TASK PROMPT: Using the records below, find every line that includes "якщо" and copy it.

[Page images and extracted text]

════

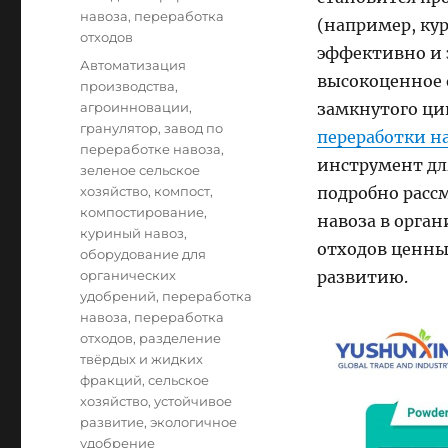
навоза
,
переработка
(например, кур
отходов
эффективно и 
Tags
Автоматизация
высокоценное 
производства
,
агроинновации
,
замкнутого ци
гранулятор
,
завод по
переработки на
переработке навоза
,
инструмент для
зеленое сельское
хозяйство
,
компост
,
подробно расс
компостирование
,
навоза в орган
куриный навоз
,
отходов ценны
оборудование для
органических
развитию.
удобрений
,
переработка
навоза
,
переработка
отходов
,
разделение
твёрдых и жидких
фракций
,
сельское
хозяйство
,
устойчивое
развитие
,
экологичное
удобрение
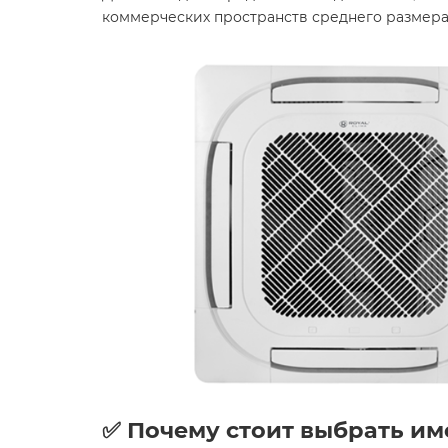
коммерческих пространств среднего размера
✅ Почему стоит выбрать им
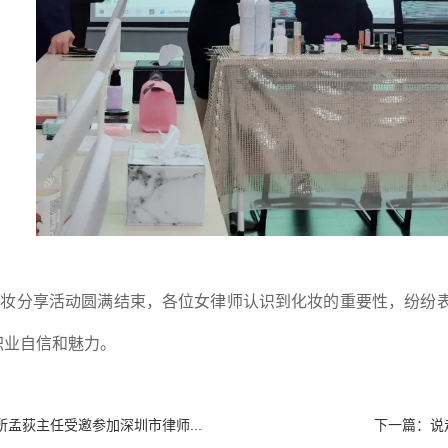
美妆分享活动圆满结束，各位女律师认识到化妆的重要性，纷纷
职业自信和魅力。
所孟荻主任受邀参加深圳市律师...
下一篇：
说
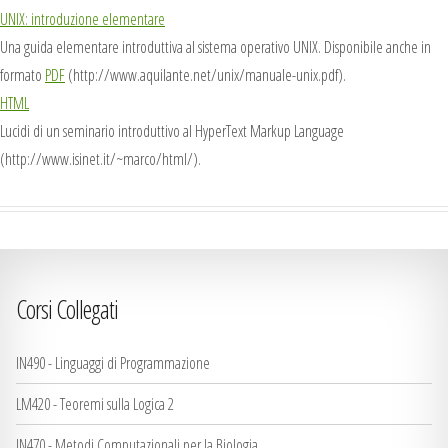
UNIX: introduzione elementare
Una guida elementare introduttiva al sistema operativo UNIX. Disponibile anche in
formato
PDF
(
http://www.aquilante.net/unix/manuale-unix.pdf
).
HTML
Lucidi di un seminario introduttivo al
HyperText Markup Language
(
http://www.isinet.it/~marco/html/
).
Corsi Collegati
IN490 - Linguaggi di Programmazione
LM420 - Teoremi sulla Logica 2
IN470 - Metodi Computazionali per la Biologia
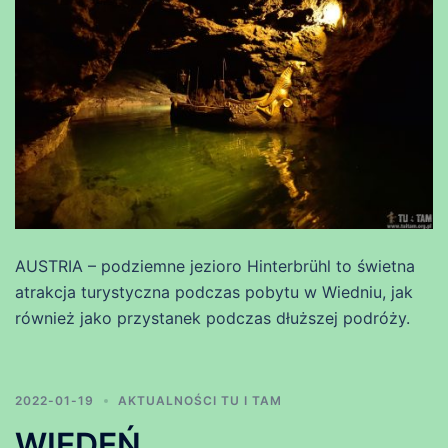
AUSTRIA – podziemne jezioro Hinterbrühl to świetna
atrakcja turystyczna podczas pobytu w Wiedniu, jak
również jako przystanek podczas dłuższej podróży.
2022-01-19
AKTUALNOŚCI TU I TAM
WIEDEŃ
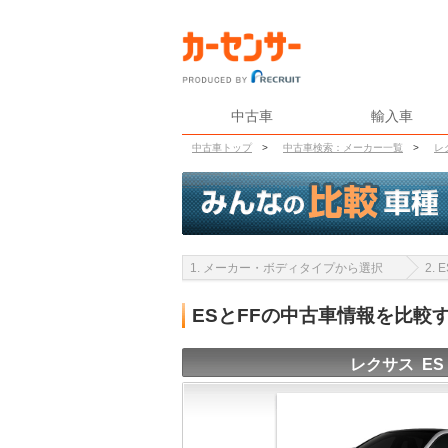
中古車
輸入車
中古車トップ
>
中古車検索：メーカー一覧
>
レ
1. メーカー・ボディタイプから選択
2.
ESとFFの中古車情報を比較
レクサス ES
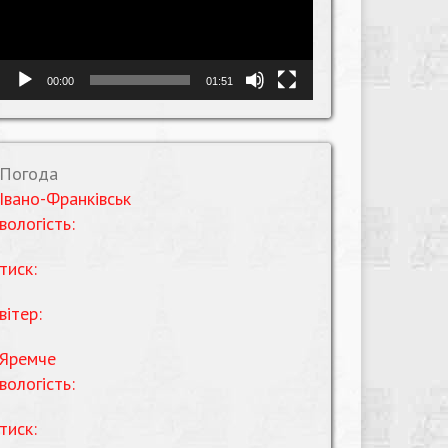
00:00
01:51
Погода
Івано-Франківськ
вологість:
тиск:
вітер:
Яремче
вологість:
тиск:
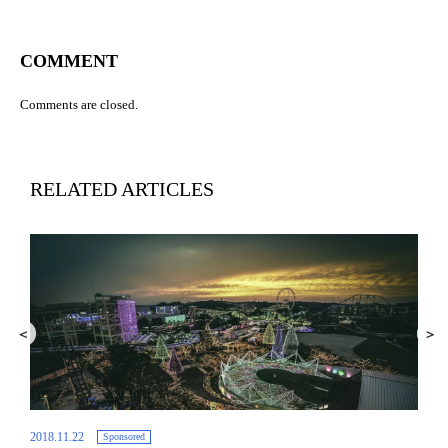
COMMENT
Comments are closed.
RELATED ARTICLES
2018.11.22
Sponsored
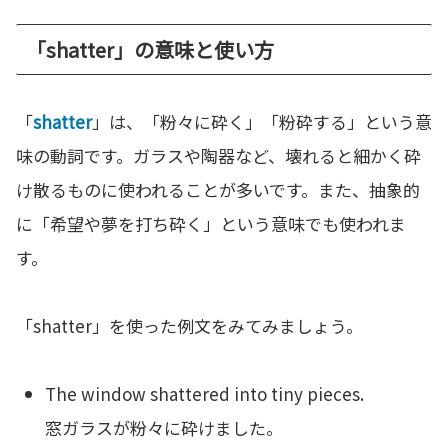
「shatter」の意味と使い方
「
shatter
」は、「粉々に砕く」「粉砕する」という意
味の動詞です。ガラスや陶器など、壊れると細かく砕
け散るものに使われることが多いです。また、抽象的
に「希望や夢を打ち砕く」という意味でも使われま
す。
「shatter」を使った例文をみてみましょう。
The window shattered into tiny pieces.
窓ガラスが粉々に砕けました。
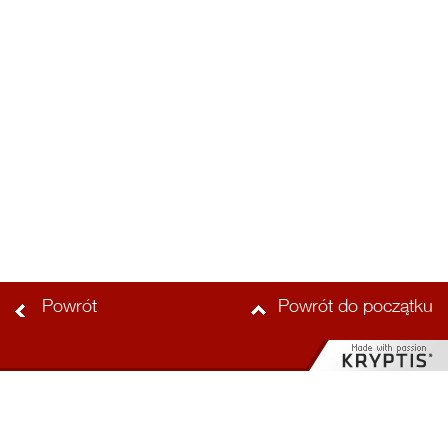
Powrót
Powrót do początku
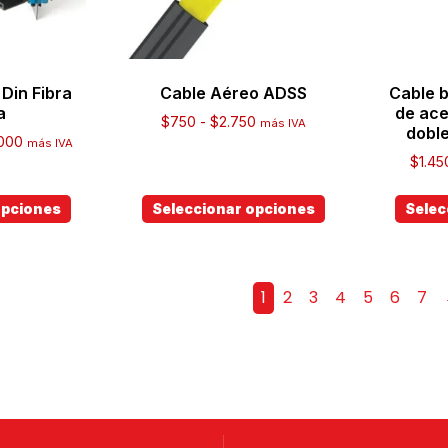
Din Fibra
Cable Aéreo ADSS
Cable b
a
de ace
$
750
-
$
2.750
más IVA
dobl
000
más IVA
$
1.45
opciones
Seleccionar opciones
Selec
1
2
3
4
5
6
7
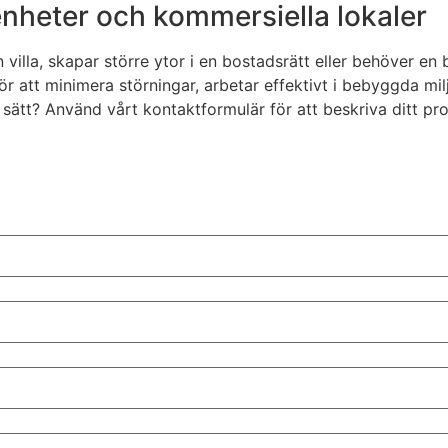
ägenheter och kommersiella lokaler
lla, skapar större ytor i en bostadsrätt eller behöver en 
för att minimera störningar, arbetar effektivt i bebyggda milj
sätt? Använd vårt kontaktformulär för att beskriva ditt proj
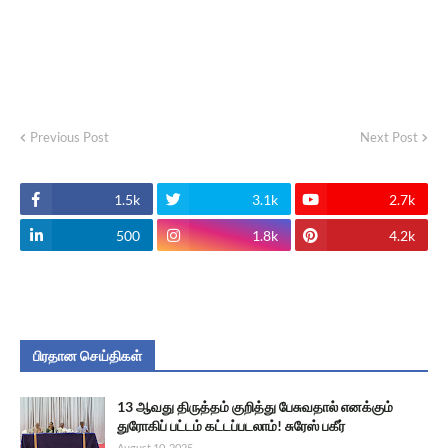
Previous Post
Next Post
1.5k
3.1k
2.7k
500
1.8k
4.2k
பிரதான செய்திகள்
13 ஆவது திருத்தம் குறித்து பேசுவதால் எனக்கும்
துரோகிப் பட்டம் கட்டப்படலாம்! சுரேஸ் பகீர்
August 10, 2025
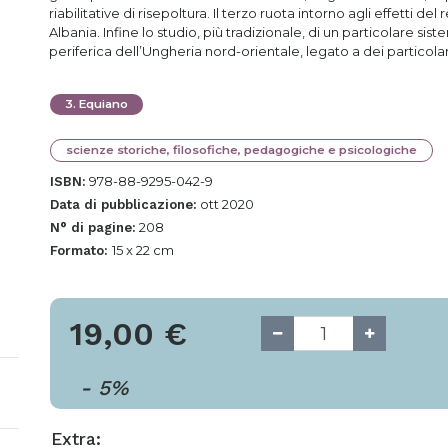
riabilitative di risepoltura. Il terzo ruota intorno agli effetti de
Albania. Infine lo studio, più tradizionale, di un particolare sist
periferica dell’Ungheria nord-orientale, legato a dei particola
3
.
Equiano
scienze storiche, filosofiche, pedagogiche e psicologiche
978-88-9295-042-9
ISBN:
ott 2020
Data di pubblicazione:
208
N° di pagine:
15 x 22 cm
Formato:
19,00
€
-
5
%
Extra:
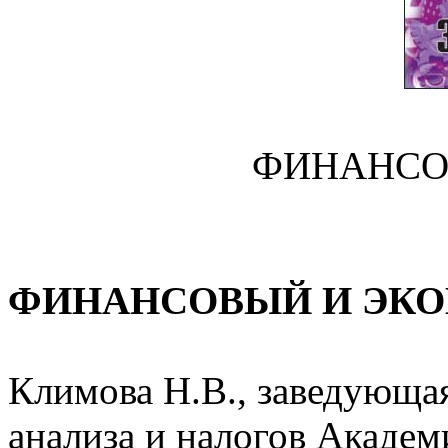
ФИНАНСО
ФИНАНСОВЫЙ И ЭК
Климова Н.В., заведующа
анализа и налогов Академ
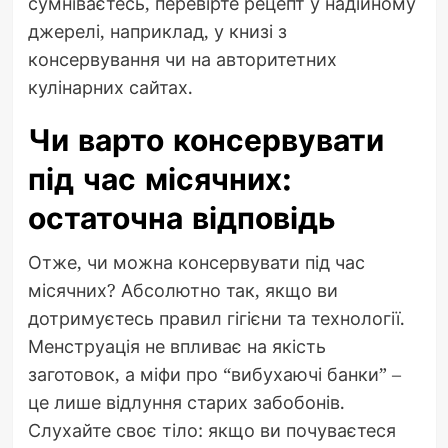
сумніваєтесь, перевірте рецепт у надійному
джерелі, наприклад, у книзі з
консервування чи на авторитетних
кулінарних сайтах.
Чи варто консервувати
під час місячних:
остаточна відповідь
Отже, чи можна консервувати під час
місячних? Абсолютно так, якщо ви
дотримуєтесь правил гігієни та технології.
Менструація не впливає на якість
заготовок, а міфи про “вибухаючі банки” –
це лише відлуння старих забобонів.
Слухайте своє тіло: якщо ви почуваєтеся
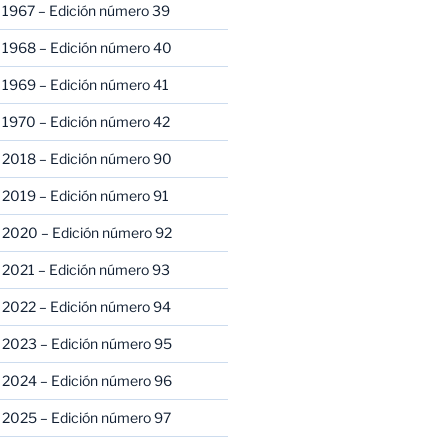
 1967 – Edición número 39
 1968 – Edición número 40
 1969 – Edición número 41
 1970 – Edición número 42
 2018 – Edición número 90
 2019 – Edición número 91
 2020 – Edición número 92
 2021 – Edición número 93
 2022 – Edición número 94
 2023 – Edición número 95
 2024 – Edición número 96
 2025 – Edición número 97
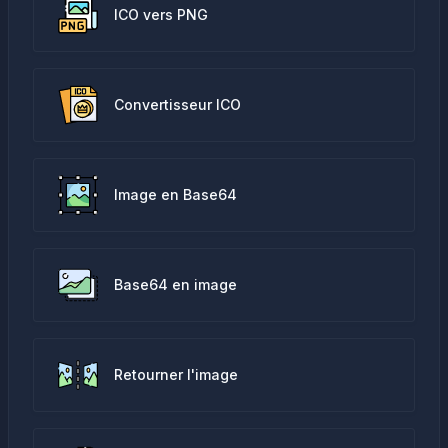
ICO vers PNG
Convertisseur ICO
Image en Base64
Base64 en image
Retourner l'image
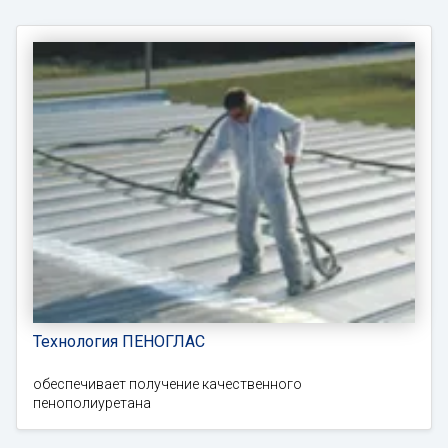
Технология ПЕНОГЛАС
обеспечивает получение качественного
пенополиуретана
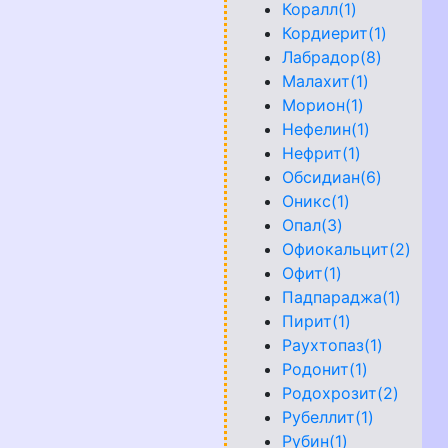
Коралл(1)
Кордиерит(1)
Лабрадор(8)
Малахит(1)
Морион(1)
Нефелин(1)
Нефрит(1)
Обсидиан(6)
Оникс(1)
Опал(3)
Офиокальцит(2)
Офит(1)
Падпараджа(1)
Пирит(1)
Раухтопаз(1)
Родонит(1)
Родохрозит(2)
Рубеллит(1)
Рубин(1)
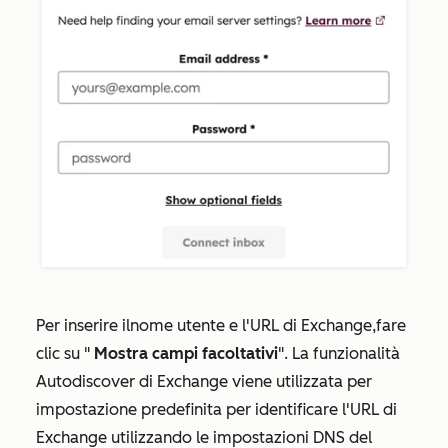
Per inserire il
nome utente e l'URL di Exchange,
fare
clic su "
Mostra campi facoltativi
". La funzionalità
Autodiscover di Exchange viene utilizzata per
impostazione predefinita per identificare l'URL di
Exchange utilizzando le impostazioni DNS del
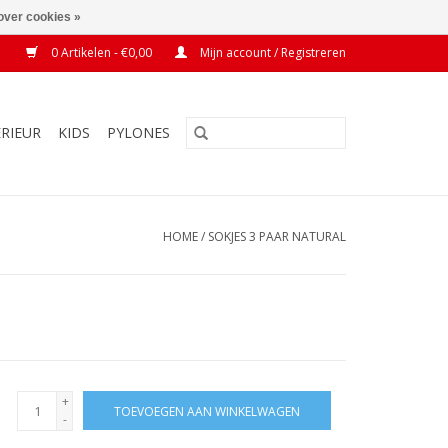
over cookies »
0 Artikelen - €0,00
Mijn account / Registreren
ERIEUR
KIDS
PYLONES
HOME
/
SOKJES 3 PAAR NATURAL
+
TOEVOEGEN AAN WINKELWAGEN
-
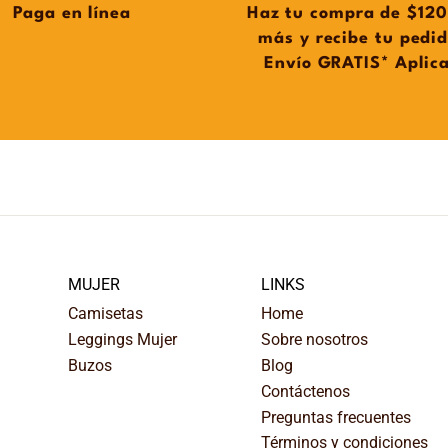
Paga en línea
Haz tu compra de $120
más y recibe tu pedi
Envío GRATIS* Aplic
MUJER
LINKS
Camisetas
Home
Leggings Mujer
Sobre nosotros
Buzos
Blog
Contáctenos
Preguntas frecuentes
Términos y condiciones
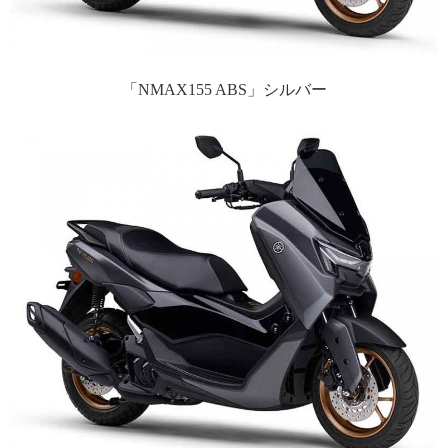
「NMAX155 ABS」シルバー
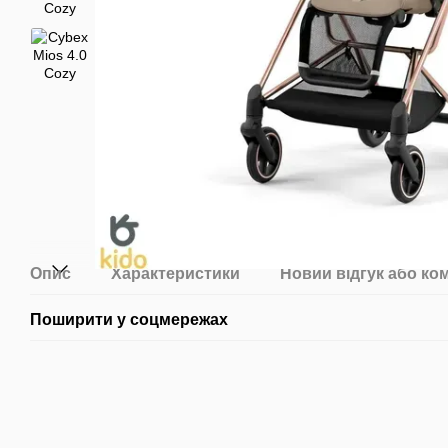
Опис
Характеристики
Новий відгук або ко
Поширити у соцмережах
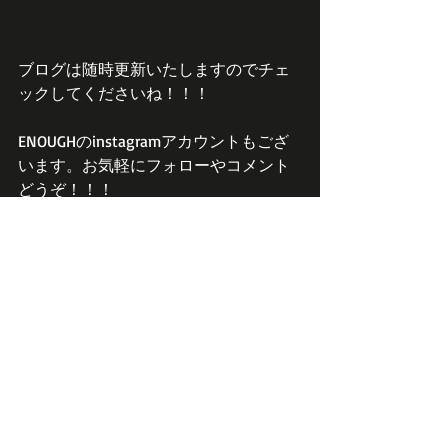
ブログは随時更新いたしますのでチェ
ックしてくださいね！！！
ENOUGHのinstagramアカウントもござ
います。お気軽にフォローやコメント
どうぞ！！！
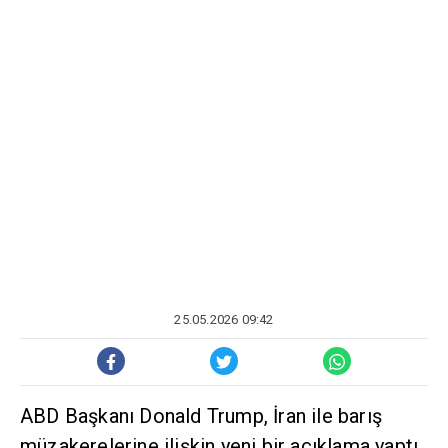
25.05.2026 09:42
ABD Başkanı Donald Trump, İran ile barış
müzakerelerine ilişkin yeni bir açıklama yaptı.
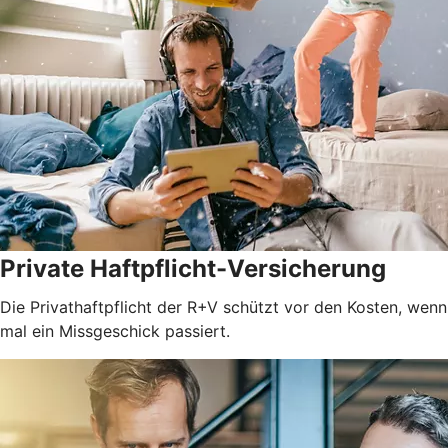
Private Haftpflicht-Versicherung
Die Privathaftpflicht der R+V schützt vor den Kosten, wenn
mal ein Missgeschick passiert.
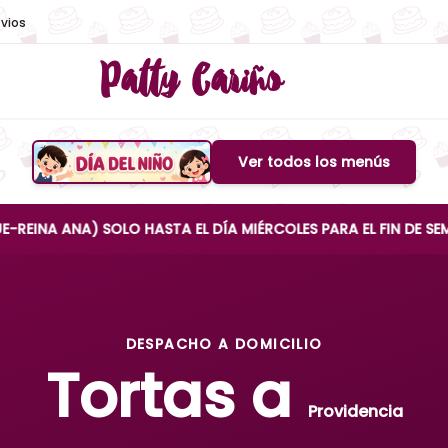
vios
Patty Cariño
Ver todos los menús
Boton de menu
A) SOLO HASTA EL DÍA MIÉRCOLES PARA EL FIN DE SEMANA
DESPACHO A DOMICILIO
Tortas a
Providencia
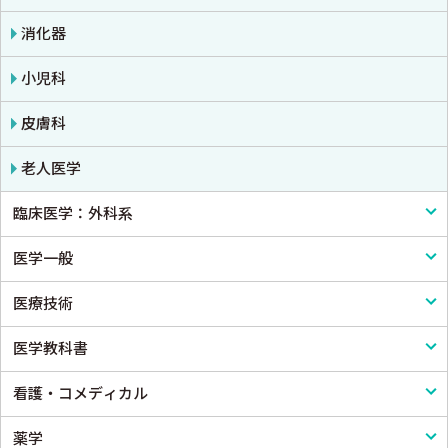
消化器
小児科
皮膚科
老人医学
臨床医学：外科系
医学一般
外科学一般
医療技術
脳神経外科
医学一般・医学概論
医学教科書
心臓・血管外科
医療制度
リハビリテーション技術
看護・コメディカル
消化器外科
病院管理
鍼灸・柔道整復
医学教科書
薬学
小児外科
医療統計
看護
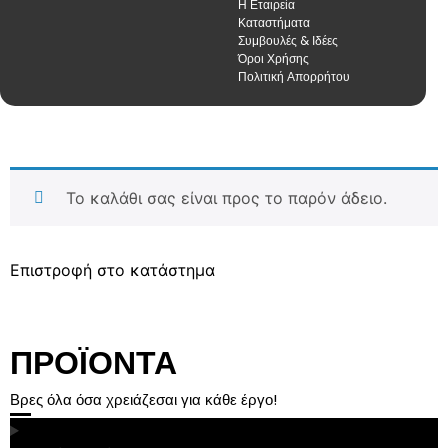
Η Εταιρεία
Καταστήματα
Συμβουλές & Ιδέες
Όροι Χρήσης
Πολιτική Απορρήτου
Το καλάθι σας είναι προς το παρόν άδειο.
Επιστροφή στο κατάστημα
ΠΡΟΪΟΝΤΑ
Βρες όλα όσα χρειάζεσαι για κάθε έργο!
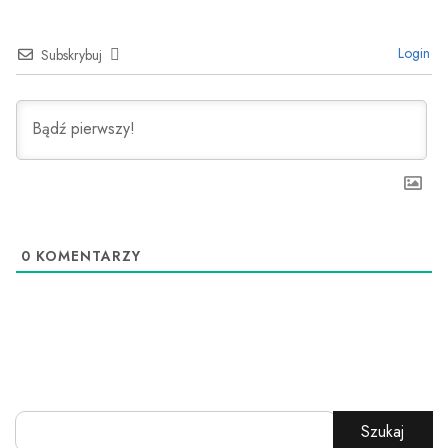
Login
Subskrybuj
0
KOMENTARZY
Szukaj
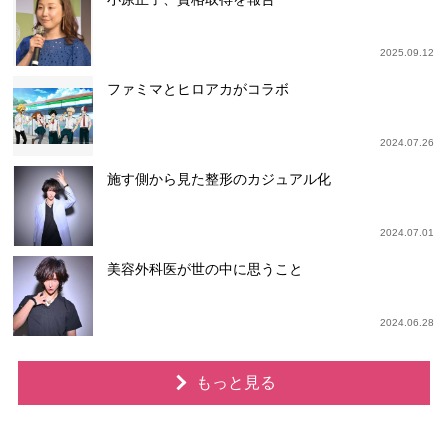
2025.09.12
ファミマとヒロアカがコラボ
2024.07.26
施す側から見た整形のカジュアル化
2024.07.01
美容外科医が世の中に思うこと
2024.06.28
もっと見る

════

OUTPUT OF THE TASK:
місячних? Абсолютно так, якщо ви
Слухайте своє тіло: якщо ви почуваєтеся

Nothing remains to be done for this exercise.